Brief
Copy each line of the records below that has "front" in it.

************

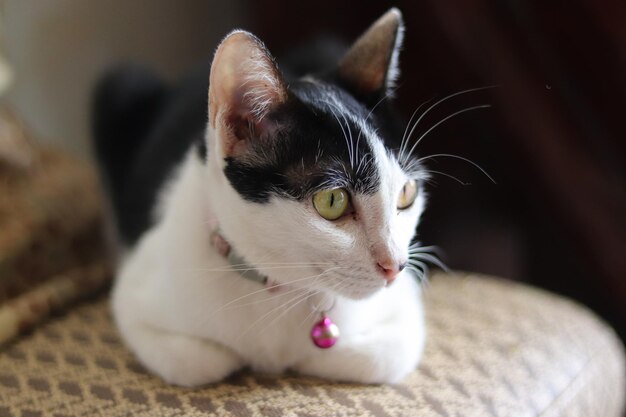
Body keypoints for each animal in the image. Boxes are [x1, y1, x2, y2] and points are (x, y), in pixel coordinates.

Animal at [92, 8, 428, 386]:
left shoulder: (405, 312)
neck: (277, 287)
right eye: (332, 201)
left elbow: (381, 356)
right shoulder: (135, 295)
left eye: (407, 193)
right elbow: (199, 362)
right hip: (120, 84)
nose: (395, 266)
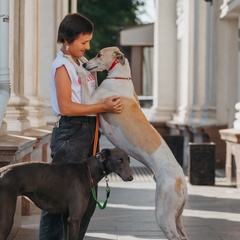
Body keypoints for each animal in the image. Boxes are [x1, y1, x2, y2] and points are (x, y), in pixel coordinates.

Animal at [0, 148, 133, 240]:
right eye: (119, 160)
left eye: (129, 160)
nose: (130, 178)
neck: (88, 170)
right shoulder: (74, 219)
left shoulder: (65, 219)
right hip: (6, 221)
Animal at [83, 46, 188, 239]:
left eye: (99, 55)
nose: (85, 64)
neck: (120, 78)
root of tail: (181, 184)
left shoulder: (91, 102)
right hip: (177, 217)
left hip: (164, 215)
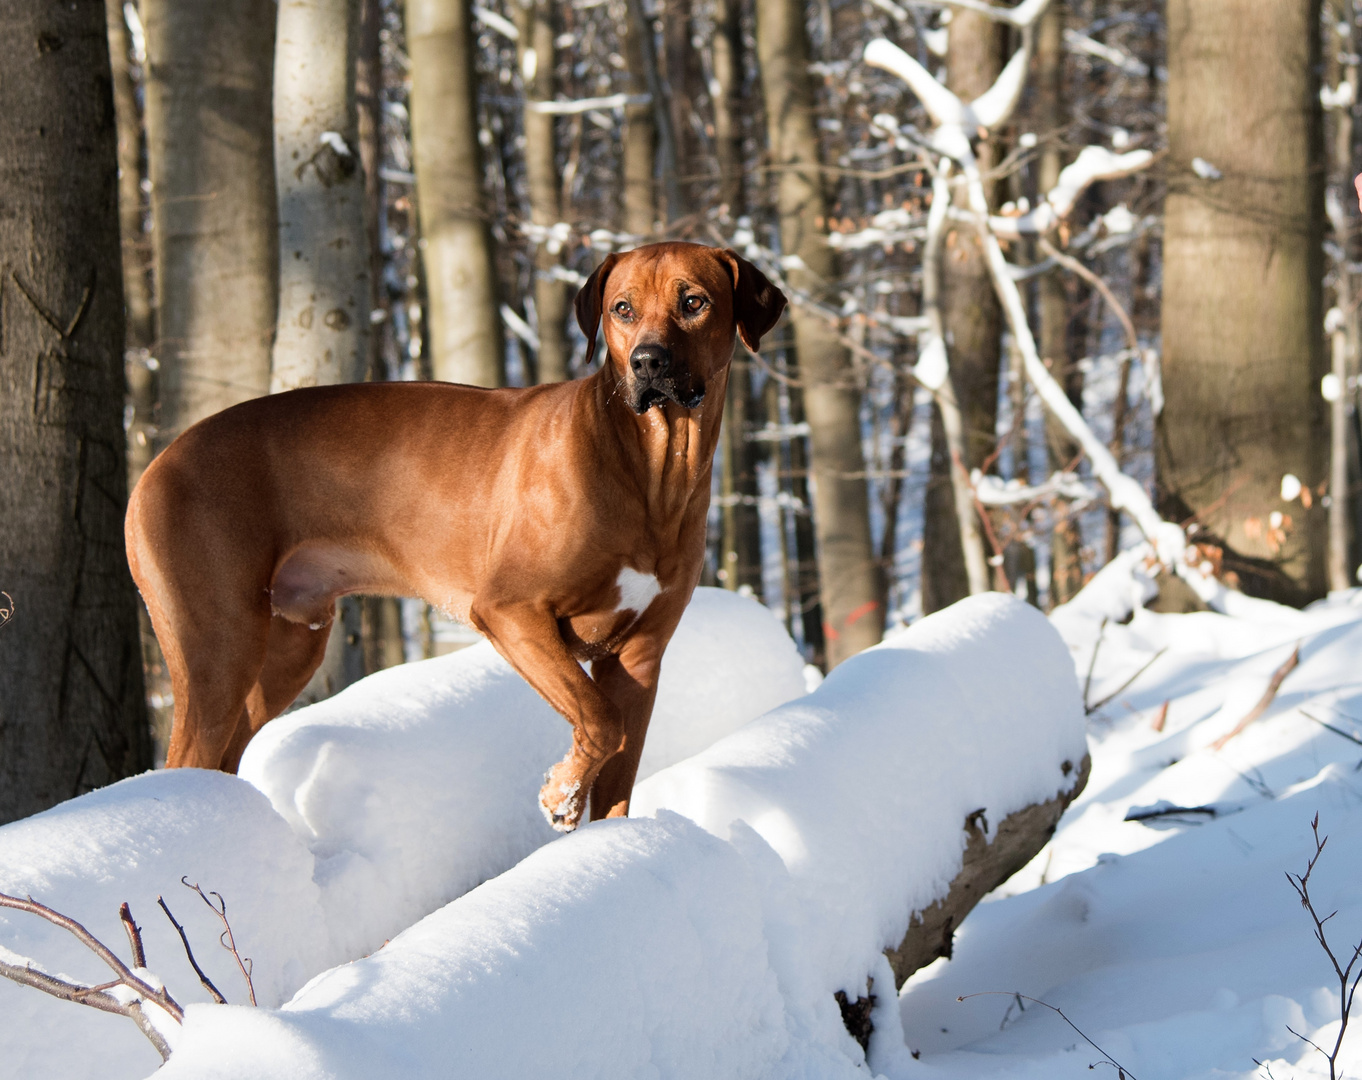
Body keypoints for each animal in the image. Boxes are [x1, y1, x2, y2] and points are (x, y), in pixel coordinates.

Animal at [130, 243, 789, 828]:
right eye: (622, 309)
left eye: (694, 301)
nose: (648, 362)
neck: (648, 468)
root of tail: (157, 463)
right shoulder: (509, 611)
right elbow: (601, 721)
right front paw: (560, 795)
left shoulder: (641, 654)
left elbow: (619, 767)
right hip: (219, 643)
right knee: (186, 755)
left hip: (289, 647)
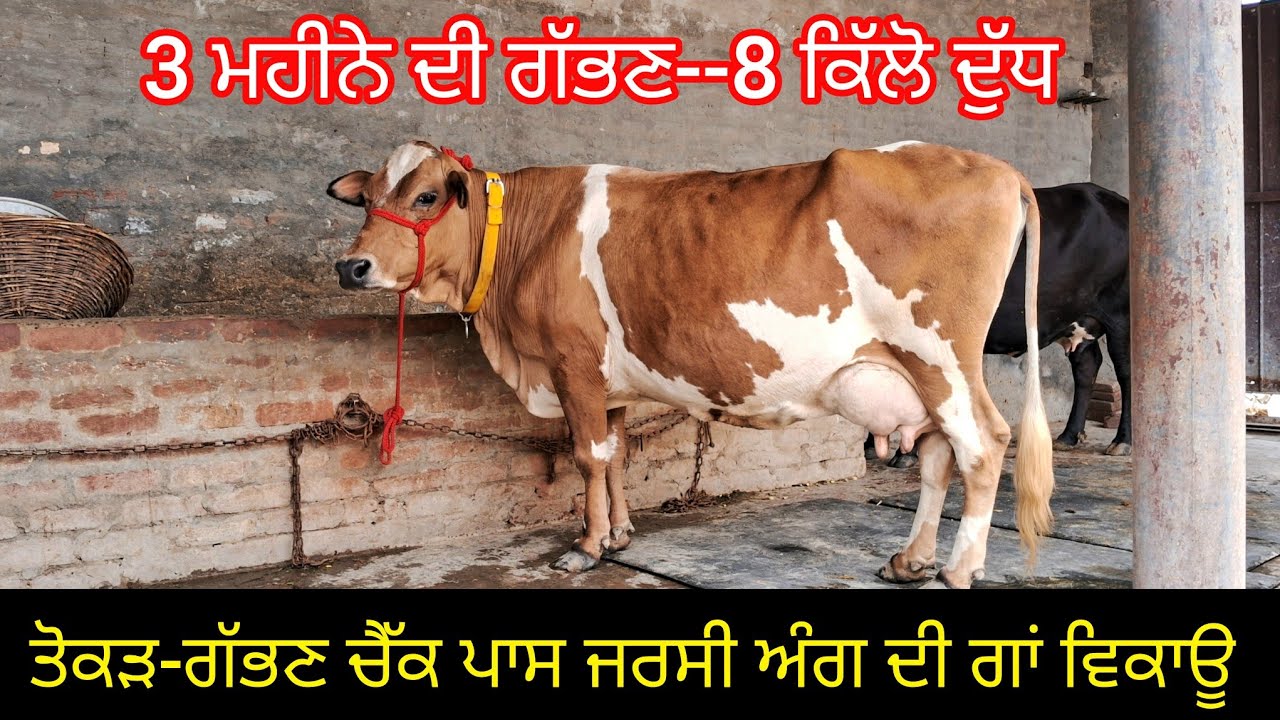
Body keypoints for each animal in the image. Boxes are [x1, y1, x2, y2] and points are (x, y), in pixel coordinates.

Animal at [326, 139, 1055, 589]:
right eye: (366, 199)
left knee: (983, 446)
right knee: (936, 456)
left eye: (426, 197)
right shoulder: (610, 381)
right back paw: (910, 560)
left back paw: (958, 569)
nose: (349, 266)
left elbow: (587, 455)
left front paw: (586, 548)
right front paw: (620, 533)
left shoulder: (572, 362)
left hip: (940, 356)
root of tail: (995, 167)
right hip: (918, 374)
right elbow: (616, 453)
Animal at [864, 183, 1131, 469]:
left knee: (1126, 372)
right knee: (1086, 365)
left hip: (1120, 316)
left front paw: (905, 453)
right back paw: (1068, 436)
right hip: (1079, 320)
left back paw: (1122, 440)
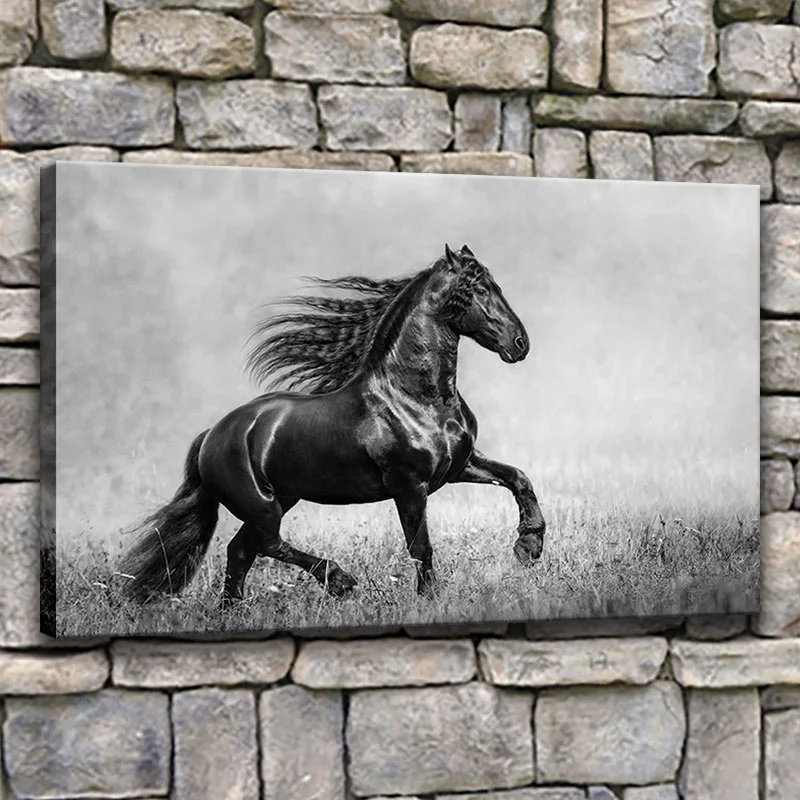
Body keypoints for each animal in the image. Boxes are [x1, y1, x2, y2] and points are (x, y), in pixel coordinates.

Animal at [119, 243, 546, 605]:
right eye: (478, 290)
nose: (520, 343)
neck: (416, 398)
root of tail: (212, 435)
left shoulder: (459, 466)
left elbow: (518, 478)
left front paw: (530, 546)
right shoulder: (408, 485)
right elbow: (420, 546)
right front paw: (428, 600)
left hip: (281, 498)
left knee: (241, 550)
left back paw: (231, 611)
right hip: (262, 505)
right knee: (267, 544)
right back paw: (338, 580)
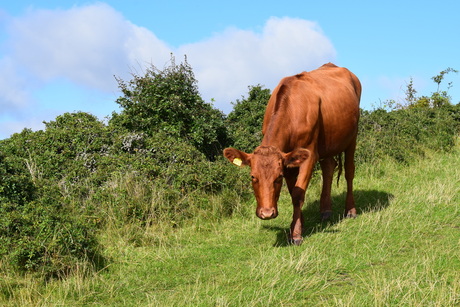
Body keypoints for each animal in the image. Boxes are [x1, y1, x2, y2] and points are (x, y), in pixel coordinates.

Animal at [225, 62, 362, 245]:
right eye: (253, 177)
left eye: (278, 178)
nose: (267, 213)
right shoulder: (288, 161)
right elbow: (293, 192)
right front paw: (298, 223)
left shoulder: (309, 154)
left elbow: (298, 194)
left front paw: (296, 233)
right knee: (328, 167)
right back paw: (325, 210)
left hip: (352, 136)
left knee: (349, 171)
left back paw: (350, 210)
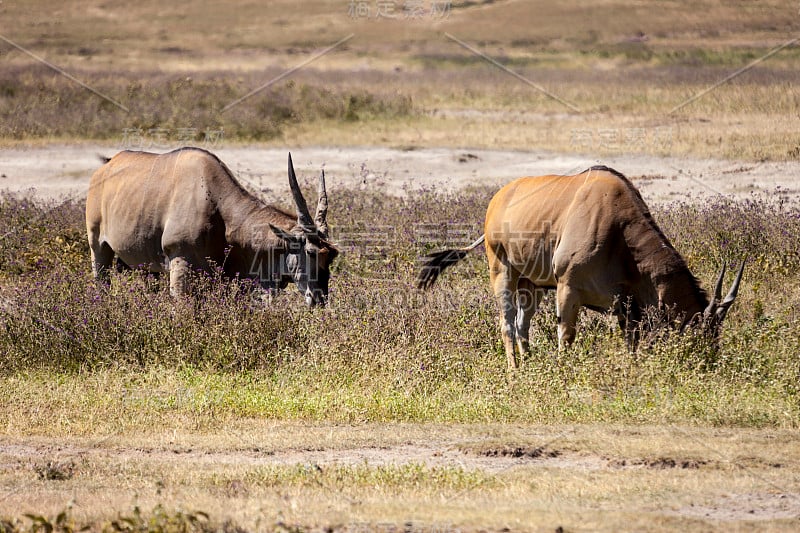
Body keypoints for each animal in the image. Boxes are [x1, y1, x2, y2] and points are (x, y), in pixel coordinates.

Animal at [87, 147, 338, 304]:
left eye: (331, 256)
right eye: (310, 252)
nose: (319, 299)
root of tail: (106, 166)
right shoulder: (180, 268)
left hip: (147, 269)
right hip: (98, 249)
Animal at [418, 164, 744, 368]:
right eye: (699, 336)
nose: (708, 366)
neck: (619, 228)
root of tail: (497, 200)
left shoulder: (626, 306)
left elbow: (631, 344)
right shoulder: (568, 289)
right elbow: (566, 337)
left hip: (533, 286)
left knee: (523, 324)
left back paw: (529, 365)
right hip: (503, 274)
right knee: (507, 323)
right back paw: (514, 371)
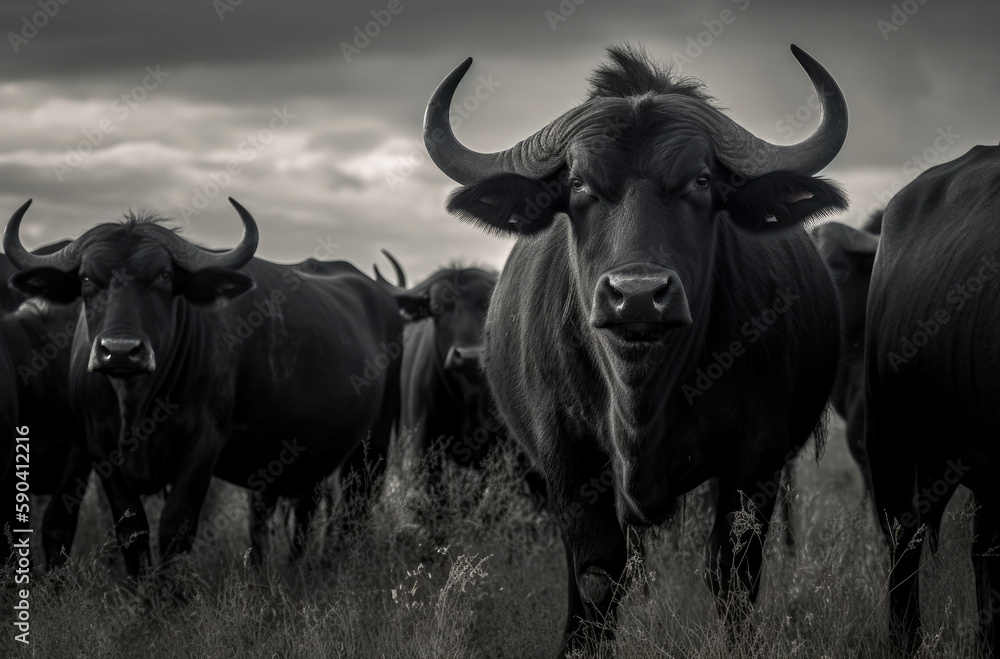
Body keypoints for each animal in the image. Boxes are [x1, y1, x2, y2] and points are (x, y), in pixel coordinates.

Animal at [423, 44, 849, 653]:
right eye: (578, 184)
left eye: (701, 179)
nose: (639, 295)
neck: (639, 388)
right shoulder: (567, 459)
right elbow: (597, 575)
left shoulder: (758, 455)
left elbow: (733, 571)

************

Written response
right front paw: (560, 795)
left front paw: (586, 548)
right front paw: (620, 533)
left front paw: (905, 453)
left front paw: (530, 546)
right front paw: (428, 600)
right front paw: (298, 223)
left front paw: (296, 233)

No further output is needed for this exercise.